Lima Belas - Dika dan Bagas

1.7K 84 1
                                    

Senin pagi ini siswa kelas sepuluh dan sebelas tidak ada kegiatan belajar seperti biasa karena adanya peresmian program khusus kelas dua belas.

Namun hal itu tidak berlaku bagi murid kelas sebelas yang ekskulnya ikut partisipasi dalam kegiatan peresmian program khusus ini.

Dya dan Laras bergegas menuju lantai dua untuk memastikan persiapan anggota pecinta alam yang akan melakukan repling sebagai tanda diresmikan kegiatan tersebut.

"Dy, gue ke sebelah sana ya. Lo kesana ya." Ujar Laras buru-buru ketika keduanya tiba dilantai dua.

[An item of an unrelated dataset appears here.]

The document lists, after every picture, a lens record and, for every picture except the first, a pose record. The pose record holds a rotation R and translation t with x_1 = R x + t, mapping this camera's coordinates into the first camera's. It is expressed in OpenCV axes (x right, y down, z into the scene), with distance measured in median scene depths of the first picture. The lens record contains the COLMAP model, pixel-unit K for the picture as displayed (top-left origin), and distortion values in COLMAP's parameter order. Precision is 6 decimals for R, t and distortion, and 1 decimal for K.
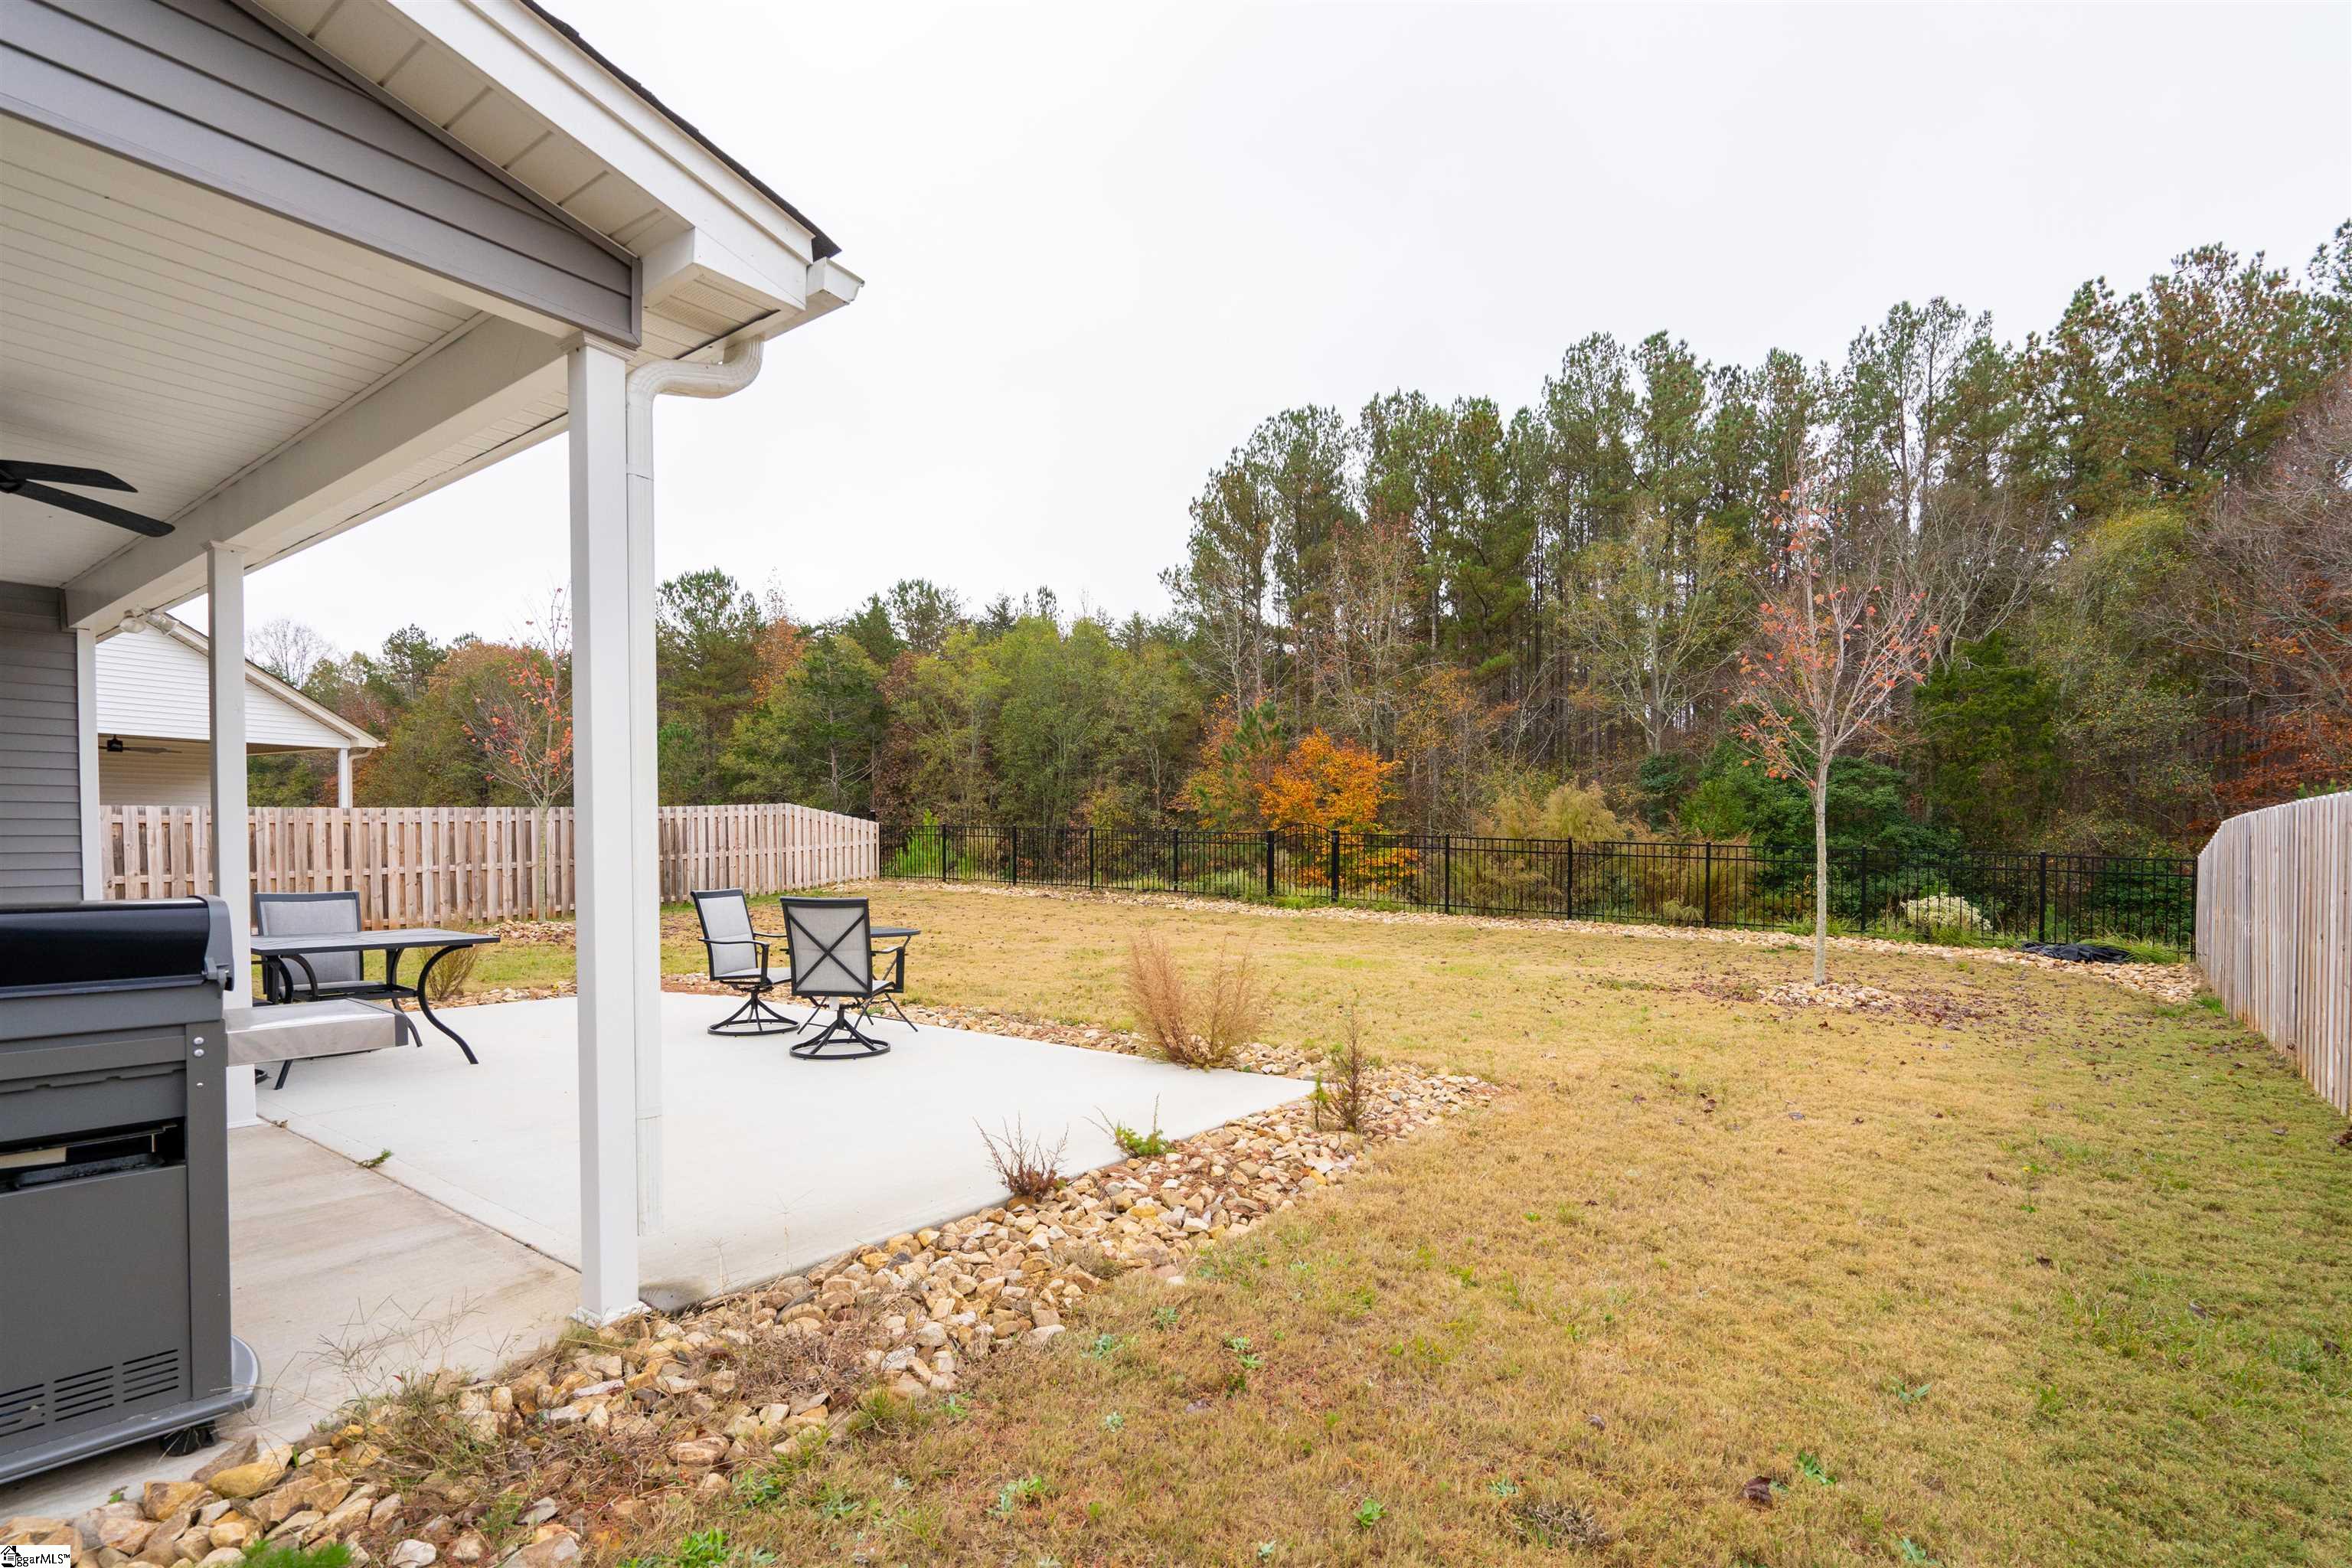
lens RADIAL K [[1113.1, 0, 1175.3], [0, 1113.1, 869.6], [0, 0, 1]] dist [-0.003236, -0.000056]
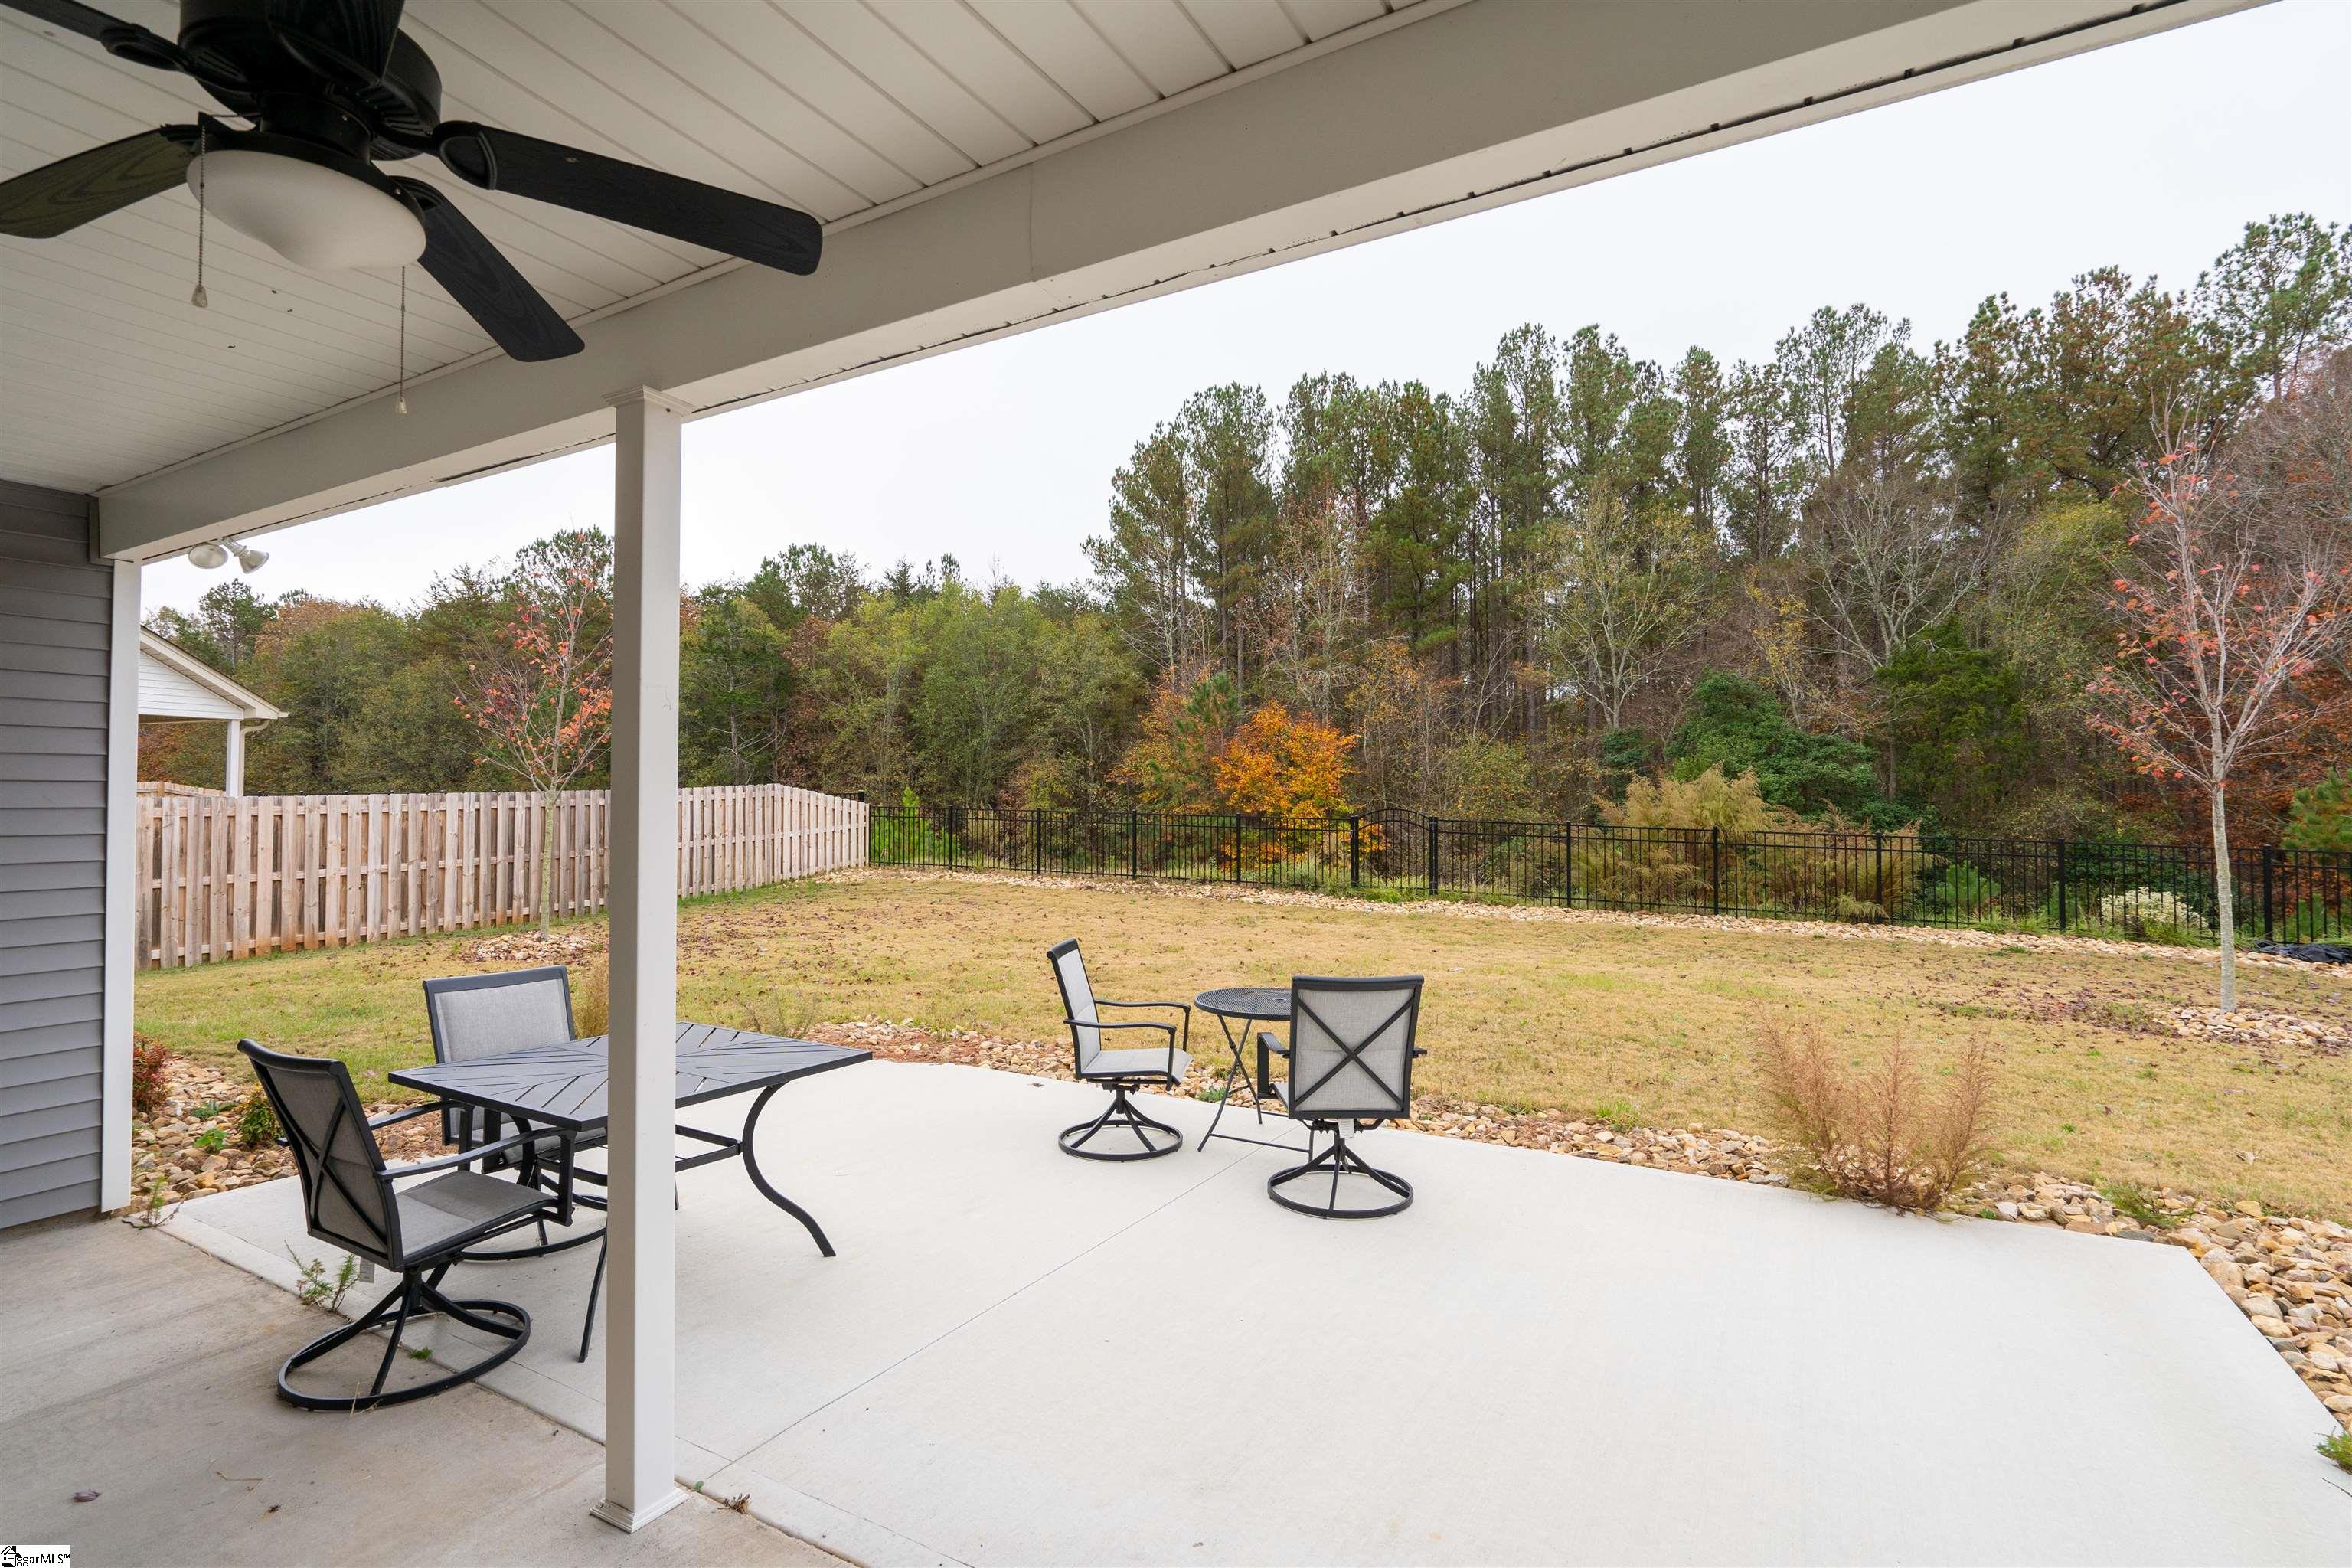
lens RADIAL K [[1094.3, 0, 1176.0], [0, 1094.3, 784.0], [0, 0, 1]] dist [-0.003622, -0.000331]
pose [[0.992819, -0.000977, 0.119623, -0.094566], [0.006613, 0.998886, -0.046730, -0.011411], [-0.119444, 0.047185, 0.991719, 0.065103]]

Dya mengangguk setuju. Baru beberapa langkah, ia terkejut ketika ia akan berhadapan dengan Dika dan Bagas.

Dya menarik nafasnya berat lalu menghembuskannya cepat.

"Gimana persiapannya???" Tanya Dya pada Duta yang turut membantu keduanya.

"Nggak ada masalah Kak." Jawab Duta singkat namun sopan.

Dya mengangguk. Matanya bertemu dengan mata Bagas yang sedari tadi sudah memperhatikannya.

"Pinjem tangannya coba Kak." Ujar Bagas sambil menunjuk tangan kanan Dya.

Dya seperti terhipnotis dengan sikap Bagas langsung mengulurkan tangan kanannya kearah Bagas.

Bagas merogoh saku celananya sambil tersenyum. Ia mengeluarkan gelang tali berwarna coklat muda lalu ia sematkan ke pergelangan tangan Dya.

Dya jelas kaget dengan sikap Bagas. Ditambah Duta yang mulai gerah dengan sikap Bagas.

"Kalo yang ini jangan ditolak. Misalnya perasaan saya kakak tolak, untuk yang ini jangan." Ujar Bagas dengan lembut sambil menalikan gelang tali itu.

Dya menarik tangannya setelah Bagas sudah selesai menalikannya.

Dya tersenyum kaku, "Kalo persiapannya nggak ada masalah. Gue tinggal ya." Ujar Dya gugup.

Bagas tersenyum hangat ketika Dya berlalu. Perasaannya jauh lebih baik ketika senior yang terkenal galaknya ini tidak menolak pemberiannya.

"Dya..." Panggil Dika lembut ketika gadis itu melewatinya begitu saja.

Dya menghentikan langkahnya lalu menoleh kearah Dika. Jantungnya kembali berdegup kencang.

Dika berjalan santai kearah Dya. Senyuman hangatnya serta tatapan mata teduhnya menyambut Dya.

"Lo nggak nanya persiapan gue gimana? Yang turun bukan Bagas aja. Gue juga turun Dy..." Ujar Dika yang kini sudah berdiri tepat dihadapannya.

Dya hanya menatap Dika sebentar lalu bergegas turun meninggalkan Dika.
Dya masih ingat kejadian hari Sabtu ketika keduanya tengah menuju hujan reda.
-
-
-
-
Dika masih membiarkan gadis itu menangis di bahunya. Ketika Dya sudah cukup tenang, Dya mengangkat kepalanya dari bahu Dika.

"Jadi lo kenapa??" Tanya Dika datar. Bukan datar, Dika hanya mencoba untuk secuek mungkin menghadapi gadis ini. Namun hatinya menolak untuk cuek kepada Dya.

Dya menatap Dika dengan mata sembabnya, "Gue nggak bisa Ka..." Ujarnya Lirih.

Dika mengerenyitkan alisnya, bingung dengan pernyataan Dya barusan, "Nggak bisa apa Dy?? Gue nggak paham." Jawab Dika hangat.

Dya susah payah menarik nafasnya untuk menjelaskan semua perasaannya.

"Gue nggak bisa kalo gue harus pura-pura Ka. Gue nggak bisa pura-pura seakan kita nggak ada apa-apa. Iya, gue tau kita emang nggak ada apa-apa. Lebih tepatnya gue nggak bisa harus pura-pura benci lo Ka...." Jawabnya pasrah sambil menunduk.